For hundreds of thousands of years, Earth’s orbit has been a vast and empty space – free from the impact of busy humans below, scurrying around on the surface of the planet.
But in 1957, Soviet Union scientists achieved a historic breakthrough, sending a metal ball with four radio antennae – called Sputnik – so high and speeding so fast that it would reach such a velocity that it would spin in orbit around Earth.
This marked the first steps of the space age, with a handful of objects orbiting the planet by the end of the 1950s.
As the space race between the United States and the Soviets gathered pace, each sent more and more satellites into space. By the end of the 1970s, over 14,000 tracked objects had been launched – with around 7,000 still in orbit, visualised above this globe.
By the end of the 1990s, even more satellites had been launched. Over these decades, other countries joined, and Earth’s back yard became increasingly crowded. Around 20,000 objects were being tracked in orbit at the turn of the millennium.
In the 21st century, private companies began to launch satellites at unprecedented rates. Today, Earth’s orbit is packed with thousands of satellites and fragments – around 32,000 in total – all circling the planet at immense speed. This is even after accounting for the fact that a lot of satellites have fallen out of orbit and been destroyed.
Some reports suggest that by the end of this decade there could more than 60,000 active satellites in space. Launch by launch, what began with a handful of scientific and military spacecraft has accelerated into a constant flow of objects, publicly and privately owned, placed into different orbital lanes, each serving a variety of purposes.
There is now a diverse collection of satellites spinning around the globe, including communication and weather satellites, navigation satellites and Earth observation technology that takes images of the surface.
What kind of objects are orbiting Earth?
The visuals below show how that change happened, revealing the rapid growth of objects in orbit and how space has quietly become crowded with human-made infrastructure.
The United Nations is close to registering all objects in orbit. Still, these new mega-constellations have sparked intense debate among astronomers regarding light pollution, and have significantly added to the complexity of managing orbital traffic in an increasingly crowded space.
The surge in orbital activity has created a significant collision risk. There have already been crashes, including a 2009 event where a US satellite hit a defunct Russia military satellite. Tens of thousands of tiny fragments of metal are now spinning at high velocities.
The big fear is that future collisions will cause a domino effect where Earth’s orbit becomes cluttered with tiny, high-speed bits of metal. That could create a near-impenetrable layer of debris that would make space launches so dangerous it would essentially trap humans on Earth.

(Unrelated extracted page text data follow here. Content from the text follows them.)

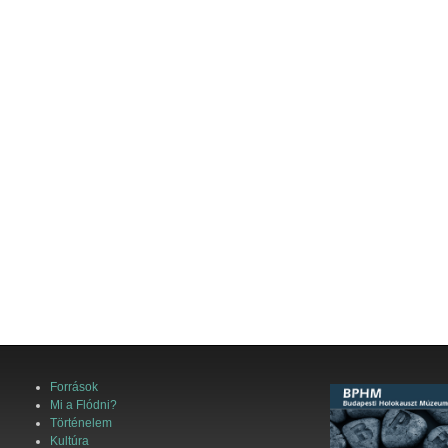
Források
Mi a Flódni?
Történelem
Kultúra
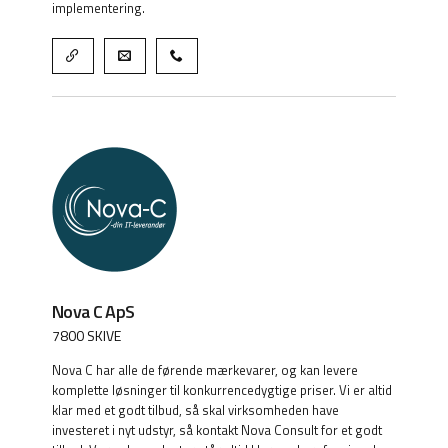
implementering.
Nova C ApS
7800 SKIVE
Nova C har alle de førende mærkevarer, og kan levere
komplette løsninger til konkurrencedygtige priser. Vi er altid
klar med et godt tilbud, så skal virksomheden have
investeret i nyt udstyr, så kontakt Nova Consult for et godt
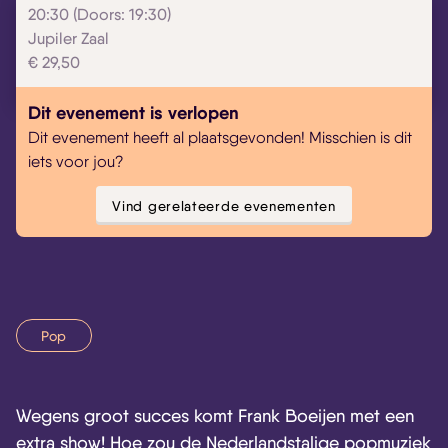
20:30 (Doors: 19:30)
Jupiler Zaal
€ 29,50
Dit evenement is verlopen
Dit evenement heeft al plaatsgevonden! Misschien is dit
iets voor jou?
Vind gerelateerde evenementen
Pop
Wegens groot succes komt Frank Boeijen met een
extra show! Hoe zou de Nederlandstalige popmuziek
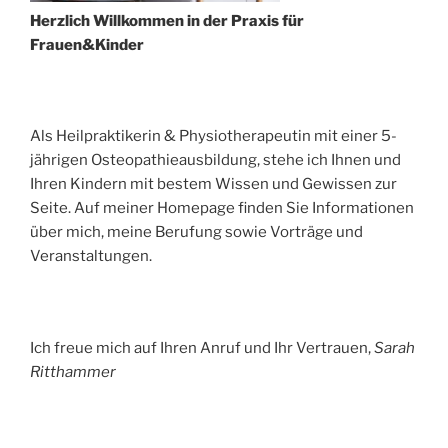
Herzlich Willkommen in der Praxis für
Frauen&Kinder
Als Heilpraktikerin & Physiotherapeutin mit einer 5-
jährigen Osteopathieausbildung, stehe ich Ihnen und
Ihren Kindern mit bestem Wissen und Gewissen zur
Seite. Auf meiner Homepage finden Sie Informationen
über mich, meine Berufung sowie Vorträge und
Veranstaltungen.
Ich freue mich auf Ihren Anruf und Ihr Vertrauen,
Sarah
Ritthammer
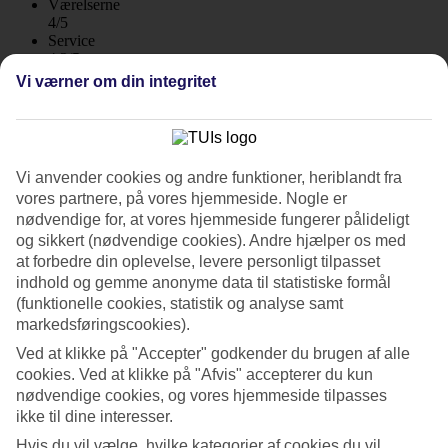
Værelserne
4/5
Service
4.2/5
Søvnkvalitet
Vi værner om din integritet
3.6/5
Standard
4.2/5
Om hotellet
Vi anvender cookies og andre funktioner, heriblandt fra
vores partnere, på vores hjemmeside. Nogle er
4*
nødvendige for, at vores hjemmeside fungerer pålideligt
Officiel kategori
og sikkert (nødvendige cookies). Andre hjælper os med
WiFi
at forbedre din oplevelse, levere personligt tilpasset
Care Travel
indhold og gemme anonyme data til statistiske formål
(funktionelle cookies, statistik og analyse samt
God beliggenhed i Playa del Inglés
markedsføringscookies).
På Sholeo Lodges Maspalomas bor du centralt i Playa del Inglés.
Ved at klikke på "Accepter" godkender du brugen af alle
Her finder du en have, opvarmet pool og en solterrasse. Du kan
cookies. Ved at klikke på "Afvis" accepterer du kun
nyde aftenunderholdning i loungeområdet, og hotellet tilbyder også
nødvendige cookies, og vores hjemmeside tilpasses
restaurant, barservering og cykeludlejning.
ikke til dine interesser.
I området omkring hotellet finder du restauranter og shopping. Til
Hvis du vil vælge, hvilke kategorier af cookies du vil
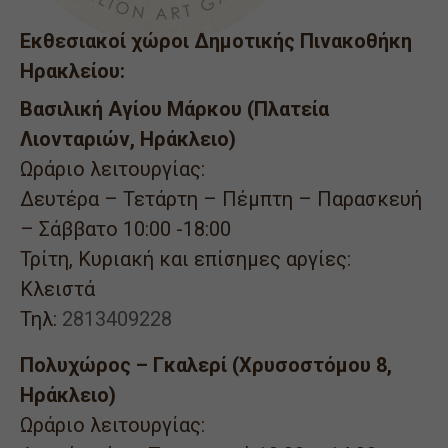
Εκθεσιακοί χώροι Δημοτικής Πινακοθήκη
Ηρακλείου:
Βασιλική Αγίου Μάρκου (Πλατεία
Λιονταριών, Ηράκλειο)
Ωράριο λειτουργίας:
Δευτέρα – Τετάρτη – Πέμπτη – Παρασκευή
– Σάββατο 10:00 -18:00
Τρίτη, Κυριακή και επίσημες αργίες:
Κλειστά
Τηλ:
2813409228
Πολυχώρος – Γκαλερί (Χρυσοστόμου 8,
Ηράκλειο)
Ωράριο λειτουργίας:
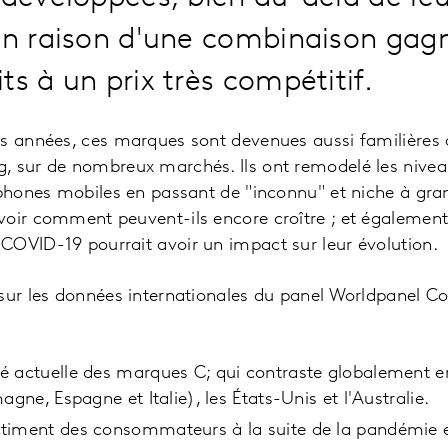
 en raison d'une combinaison gag
ts à un prix très compétitif.
es années, ces marques sont devenues aussi familièr
, sur de nombreux marchés. Ils ont remodelé les nivea
éphones mobiles en passant de "inconnu" et niche à gra
oir comment peuvent-ils encore croître ; et également,
COVID-19 pourrait avoir un impact sur leur évolution.
 sur les données internationales du panel Worldpanel C
é actuelle des marques C; qui contraste globalement 
agne, Espagne et Italie), les États-Unis et l'Australie.
timent des consommateurs à la suite de la pandémie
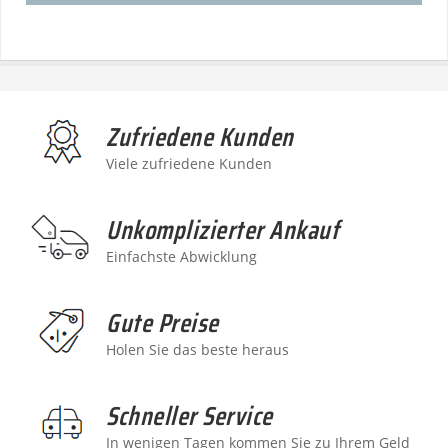
Zufriedene Kunden
Viele zufriedene Kunden
Unkomplizierter Ankauf
Einfachste Abwicklung
Gute Preise
Holen Sie das beste heraus
Schneller Service
In wenigen Tagen kommen Sie zu Ihrem Geld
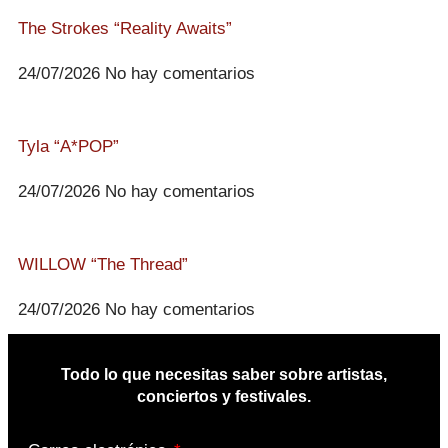
The Strokes “Reality Awaits”
24/07/2026
No hay comentarios
Tyla “A*POP”
24/07/2026
No hay comentarios
WILLOW “The Thread”
24/07/2026
No hay comentarios
Todo lo que necesitas saber sobre artistas,
conciertos y festivales.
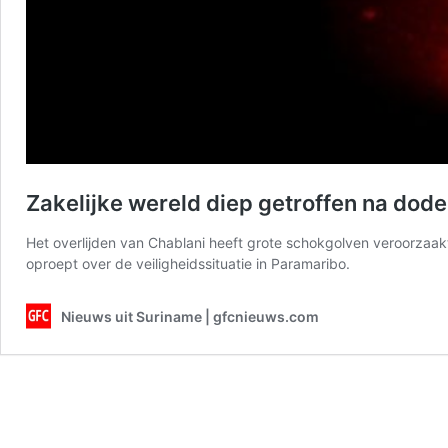
Zakelijke wereld diep getroffen na dod
Het overlijden van Chablani heeft grote schokgolven veroorza
oproept over de veiligheidssituatie in Paramaribo.
Nieuws uit Suriname | gfcnieuws.com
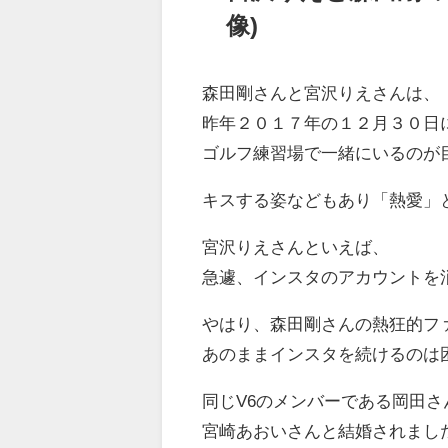
像)
森田剛さんと宮沢りえさんは、
昨年２０１７年の１２月３０日
ゴルフ練習場で一緒にいるのが
キスする姿などもあり「熱愛」
宮沢りえさんといえば、
急遽、インスタのアカウントを
やはり、森田剛さんの熱狂的フ
あのままインスタを続けるのは
同じV6のメンバーである岡田さ
宮崎あおいさんと結婚されまし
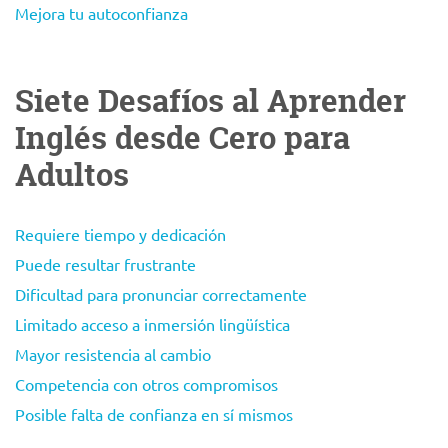
Mejora tu autoconfianza
Siete Desafíos al Aprender
Inglés desde Cero para
Adultos
Requiere tiempo y dedicación
Puede resultar frustrante
Dificultad para pronunciar correctamente
Limitado acceso a inmersión lingüística
Mayor resistencia al cambio
Competencia con otros compromisos
Posible falta de confianza en sí mismos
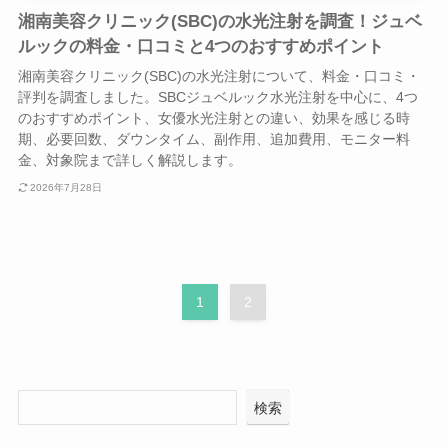
湘南美容クリニック(SBC)の水光注射を調査！ジュベ
ルックの料金・口コミと4つのおすすめポイント
湘南美容クリニック(SBC)の水光注射について、料金・口コミ・
評判を調査しました。SBCジュベルック水光注射を中心に、4つ
のおすすめポイント、女優水光注射との違い、効果を感じる時
期、必要回数、ダウンタイム、副作用、追加費用、モニター料
金、対象院まで詳しく解説します。
2026年7月28日
1
2
検索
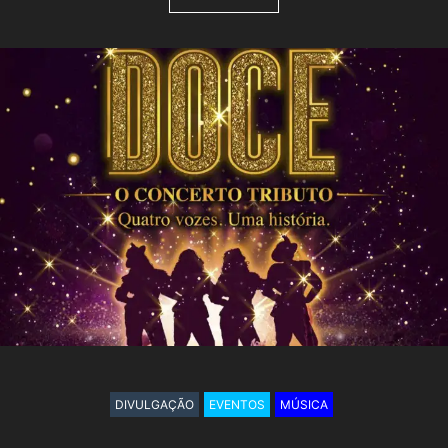
DIVULGAÇÃO
EVENTOS
MÚSICA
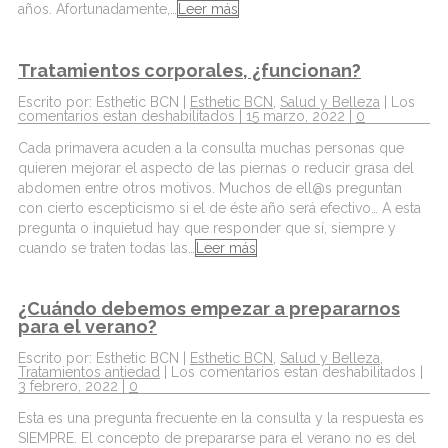
años. Afortunadamente,…
Leer más
Tratamientos corporales, ¿funcionan?
Escrito por: Esthetic BCN |
Esthetic BCN
,
Salud y Belleza
|
Los
comentarios estan deshabilitados
| 15 marzo, 2022 |
0
Cada primavera acuden a la consulta muchas personas que
quieren mejorar el aspecto de las piernas o reducir grasa del
abdomen entre otros motivos. Muchos de ell@s preguntan
con cierto escepticismo si el de éste año será efectivo… A esta
pregunta o inquietud hay que responder que sí, siempre y
cuando se traten todas las…
Leer más
¿Cuándo debemos empezar a prepararnos
para el verano?
Escrito por: Esthetic BCN |
Esthetic BCN
,
Salud y Belleza
,
Tratamientos antiedad
|
Los comentarios estan deshabilitados
|
3 febrero, 2022 |
0
Esta es una pregunta frecuente en la consulta y la respuesta es
SIEMPRE. El concepto de prepararse para el verano no es del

Jonathan McDowell, who worked at the Harvard-Smithsonian Center for Astrophysics until he retired this year, has spent decades compiling a list of objects launched into orbit. He says there is a genuine threat of a chain reaction from satellites smashing into each other.
“I think the cascade potential is real but it would happen over decades,” said McDowell, who has been tracking satellites since he was a teenager. “The current danger level is sort of tolerable,” he added with a nervous laugh.
The current system only works as it relies on constant cooperation. Satellite operators move their craft daily to avoid collisions. If they stopped, McDowell warns it would take only days or weeks for the situation to spiral. “This feels fragile,” he says. “All you need is for two players to screw up on the same day.”
Getting rid of large defunct satellites would help reduce the risk, he said. Space agencies are actively testing ways to “deorbit” satellites, including by capturing them with nets or a robotic arm attached to another satellite, or by shooting them off course with high-powered lasers.
Methodology
The Guardian has used data from Space-Track.org, TS Kelso’s CelesTrak, and that collected by the astrophysicist Jonathan McDowell, formerly of the Harvard-Smithsonian Center for Astrophysics, to present as full a picture as possible of the number of satellites orbiting Earth.
Space-Track.org provides data sourced from information gathered by the US Space Surveillance Network (SSN). It does not represent every human-made object in orbit. This is especially the case for satellites with a military application or those that are classified.
The data collected by CelesTrack and McDowell has been used to add to this, to help fill in some gaps based on their research.
Throughout the map at the start of this piece, the Guardian is showing the satellites that were in orbit at that time. In this graphic, the Guardian has visualised the orbit of satellites based on the orbit speed and height metrics provided, and for older satellites these tend to be representative of when the satellite was in its later life. A satellite can have different speeds and heights throughout its lifetime.